Does Congress know we're at war?
When President Obama announced nine months ago that the United States was going to war against Islamic State in Iraq and Syria, Congress reached an unusual near-consensus on two big points: Entering the fight was a good idea, but it was also important that the legislative branch formally authorize the campaign.
Republicans and Democrats disagreed on the details: Should the authorization be open-ended or come with an expiration date? Should it limit Obama's freedom to use ground forces or give him free rein? Should it approve military action only in Iraq and Syria or extend it to other countries if Islamic State expands?
But on the constitutional question, members of both parties were nearly unanimous. The power to declare war is one of Congress' most basic functions, even if it has often been asserted only after military operations were already underway.
"Congress must meet its responsibility to decide whether our military should use force," Senate Majority Leader Mitch McConnell (R-Ky.) said in February.
Only that hasn't happened. War authorization proposals have stalled in both the Senate and the House, and proponents are close to abandoning hope that Congress will ever hold a vote.
"I don't think it's dead, but it's certainly on life support," Rep. Adam B. Schiff (D-Burbank), one of the leading Democrats pushing for action in the House, told me this week.

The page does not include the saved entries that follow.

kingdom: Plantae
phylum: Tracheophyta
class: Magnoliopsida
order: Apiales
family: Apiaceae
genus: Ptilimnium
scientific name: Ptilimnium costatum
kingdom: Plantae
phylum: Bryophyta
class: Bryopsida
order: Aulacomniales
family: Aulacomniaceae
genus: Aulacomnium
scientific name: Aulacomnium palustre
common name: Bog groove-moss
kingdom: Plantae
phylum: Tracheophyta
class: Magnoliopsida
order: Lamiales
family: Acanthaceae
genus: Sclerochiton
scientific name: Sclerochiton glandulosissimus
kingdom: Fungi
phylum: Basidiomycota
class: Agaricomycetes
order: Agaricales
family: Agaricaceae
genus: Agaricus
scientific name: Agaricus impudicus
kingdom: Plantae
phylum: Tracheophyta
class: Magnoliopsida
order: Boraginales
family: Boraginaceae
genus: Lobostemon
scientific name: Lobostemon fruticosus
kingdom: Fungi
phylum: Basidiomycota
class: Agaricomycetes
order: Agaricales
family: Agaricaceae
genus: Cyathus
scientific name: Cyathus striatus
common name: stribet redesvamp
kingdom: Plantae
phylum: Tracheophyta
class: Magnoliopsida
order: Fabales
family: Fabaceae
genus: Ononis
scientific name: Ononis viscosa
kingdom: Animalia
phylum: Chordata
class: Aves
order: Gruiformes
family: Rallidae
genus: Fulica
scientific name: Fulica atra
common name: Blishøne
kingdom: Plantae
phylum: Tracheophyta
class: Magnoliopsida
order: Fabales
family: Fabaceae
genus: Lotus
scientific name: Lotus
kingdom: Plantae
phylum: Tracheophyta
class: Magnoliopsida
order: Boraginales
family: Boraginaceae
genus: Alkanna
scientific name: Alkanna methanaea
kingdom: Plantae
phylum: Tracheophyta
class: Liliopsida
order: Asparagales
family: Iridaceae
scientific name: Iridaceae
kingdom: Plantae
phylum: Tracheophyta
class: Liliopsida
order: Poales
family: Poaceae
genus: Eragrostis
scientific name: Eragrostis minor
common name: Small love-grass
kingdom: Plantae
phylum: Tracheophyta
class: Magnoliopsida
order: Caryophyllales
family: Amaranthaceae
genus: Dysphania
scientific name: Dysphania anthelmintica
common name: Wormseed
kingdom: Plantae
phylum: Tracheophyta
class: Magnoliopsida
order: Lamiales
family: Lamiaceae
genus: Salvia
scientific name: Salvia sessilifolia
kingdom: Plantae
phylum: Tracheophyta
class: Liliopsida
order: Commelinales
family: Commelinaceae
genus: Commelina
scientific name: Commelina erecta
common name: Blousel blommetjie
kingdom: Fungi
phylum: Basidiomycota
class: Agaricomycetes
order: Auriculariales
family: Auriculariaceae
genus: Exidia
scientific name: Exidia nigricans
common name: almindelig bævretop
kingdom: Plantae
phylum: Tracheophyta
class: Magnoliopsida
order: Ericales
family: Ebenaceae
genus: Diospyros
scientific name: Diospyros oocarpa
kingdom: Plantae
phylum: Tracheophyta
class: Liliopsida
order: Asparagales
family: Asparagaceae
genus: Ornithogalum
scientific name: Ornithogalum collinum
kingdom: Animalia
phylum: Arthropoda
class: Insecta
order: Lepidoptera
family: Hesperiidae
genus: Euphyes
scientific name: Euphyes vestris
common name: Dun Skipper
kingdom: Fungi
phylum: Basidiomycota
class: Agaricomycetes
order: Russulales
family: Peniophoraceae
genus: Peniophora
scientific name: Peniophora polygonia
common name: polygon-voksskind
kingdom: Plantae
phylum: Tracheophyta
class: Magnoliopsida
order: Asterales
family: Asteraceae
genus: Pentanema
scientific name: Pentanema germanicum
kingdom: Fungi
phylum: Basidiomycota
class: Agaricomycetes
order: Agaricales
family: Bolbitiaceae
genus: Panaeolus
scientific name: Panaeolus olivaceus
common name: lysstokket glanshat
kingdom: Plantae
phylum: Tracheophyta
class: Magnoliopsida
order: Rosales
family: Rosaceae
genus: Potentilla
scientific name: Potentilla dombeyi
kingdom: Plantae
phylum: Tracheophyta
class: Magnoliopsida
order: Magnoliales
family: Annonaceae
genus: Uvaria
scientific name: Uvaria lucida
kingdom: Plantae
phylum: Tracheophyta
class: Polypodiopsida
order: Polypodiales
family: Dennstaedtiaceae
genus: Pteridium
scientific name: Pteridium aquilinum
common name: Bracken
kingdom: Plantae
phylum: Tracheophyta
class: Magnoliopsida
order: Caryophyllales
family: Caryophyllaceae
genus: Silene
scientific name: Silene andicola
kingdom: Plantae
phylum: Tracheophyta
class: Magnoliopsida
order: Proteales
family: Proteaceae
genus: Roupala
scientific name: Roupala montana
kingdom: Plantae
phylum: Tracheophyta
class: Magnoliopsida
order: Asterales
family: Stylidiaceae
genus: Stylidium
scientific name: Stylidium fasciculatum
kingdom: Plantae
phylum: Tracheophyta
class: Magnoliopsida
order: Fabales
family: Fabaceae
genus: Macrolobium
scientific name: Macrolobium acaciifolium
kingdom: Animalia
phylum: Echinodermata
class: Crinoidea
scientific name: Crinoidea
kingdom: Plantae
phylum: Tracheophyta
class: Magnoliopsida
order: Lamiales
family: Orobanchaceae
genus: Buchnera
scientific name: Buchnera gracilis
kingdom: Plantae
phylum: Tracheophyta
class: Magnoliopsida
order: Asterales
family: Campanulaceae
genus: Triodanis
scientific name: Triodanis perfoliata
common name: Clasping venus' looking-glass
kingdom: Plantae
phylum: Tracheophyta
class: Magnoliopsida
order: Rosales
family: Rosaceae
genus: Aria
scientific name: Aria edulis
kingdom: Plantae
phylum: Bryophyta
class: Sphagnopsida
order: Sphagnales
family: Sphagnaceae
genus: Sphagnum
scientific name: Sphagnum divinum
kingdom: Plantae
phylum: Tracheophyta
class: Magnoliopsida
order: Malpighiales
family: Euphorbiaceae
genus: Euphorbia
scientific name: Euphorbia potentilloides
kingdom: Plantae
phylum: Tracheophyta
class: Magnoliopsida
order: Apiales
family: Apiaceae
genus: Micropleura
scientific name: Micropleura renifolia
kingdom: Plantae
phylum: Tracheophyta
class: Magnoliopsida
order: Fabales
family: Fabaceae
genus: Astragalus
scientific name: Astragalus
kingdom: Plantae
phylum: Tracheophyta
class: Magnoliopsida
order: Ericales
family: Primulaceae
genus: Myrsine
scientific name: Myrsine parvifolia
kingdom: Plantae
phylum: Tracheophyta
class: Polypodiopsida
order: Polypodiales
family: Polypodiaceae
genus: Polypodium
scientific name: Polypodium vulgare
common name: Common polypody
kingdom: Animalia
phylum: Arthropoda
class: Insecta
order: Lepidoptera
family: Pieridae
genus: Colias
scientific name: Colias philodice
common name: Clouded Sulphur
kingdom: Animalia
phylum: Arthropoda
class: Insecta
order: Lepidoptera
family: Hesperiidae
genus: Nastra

Congress has found one reason after another to delay. When the U.S. entered the war last August, a congressional election campaign was underway, so neither party wanted to launch a time-consuming debate. After the election, a new Republican leadership was taking over the Senate — another reason to wait.
Then GOP leaders insisted that Obama take the first step and propose the kind of authorization he wanted. After Obama's draft arrived in February, Republicans dismissed it as too restrictive.
Committees in both houses have held hearings, but the momentum toward holding a full-scale debate and passing an authorization bill has slowly dissipated.
"All of this is really just a ruse to hide the fact that Congress doesn't want to take up a matter that would be politically difficult and, if the war goes badly, could be politically damaging," Schiff said.
The root of the problem is an odd kind of bipartisanship. The issue divides both parties, and that has produced a shared aversion to risky decisions.
Most Republicans support the war against Islamic State and want to give the president broad authority to pursue it. But since the president in question is Obama, many GOP members loathe the idea of endorsing his actions. Most Democrats support the war too, but they're hesitant to commit themselves too deeply. The 2002 vote to authorize President George W. Bush's invasion of Iraq remains fresh in their memories as a terrible mistake that hurt many of them politically.
So while Congress' paralysis might appear at first glance a simple problem of partisan divide — most Republicans want to give the president free rein, most Democrats want to restrict him — the true picture is more complicated and more subtle.
"This would be easier to do if one party were strongly on one side and the other lined up on the opposite side," Schiff said. "But it divides both parties, and so neither sees a real political advantage in it."
To that dispiriting picture, add one more element: Obama has told Congress that he doesn't need its formal approval to continue the war. The president insists that he has ample legal justification under the 2001 resolution that authorized the invasion of Afghanistan. Many legal scholars consider that a stretch; the 2001 document was aimed at Al Qaeda, not Islamic State, which hadn't been founded at the time. But Obama's assertion has been enough to convince some members of Congress that they don't really need to bother with a new authorization.
"When members of Congress feel no compulsion to act on national security grounds, then they are free to play politics," Harvard Law professor Jack Goldsmith wrote recently. And that's exactly what has happened. Republicans have remained free to criticize Obama for using too little force, Democrats to fret that he may be using too much — but neither side has been compelled to take responsibility for the outcome.
This inaction might become more obvious — and more problematic — if the war against Islamic State expands. Offshoots of Islamic State have popped up in more countries, including Libya, Tunisia, Algeria, Yemen and Nigeria — all of which are potential U.S. targets under Obama's interpretation of the law.
"We're asking people to risk their lives in a war without Congress doing its modest job, which is passing a resolution," said Sen. Tim Kaine (D-Va.), who's pushed unsuccessfully for an authorization vote in the Senate. "If we don't weigh in, we will have created a precedent for future presidents to do an awful lot of war-making without authorization."
He's right. The next time a politician from either party complains that Obama or his successor is stretching the bounds of executive power, ask this question: Why didn't Congress meet its constitutional obligation to authorize this new campaign in the endless war on terror?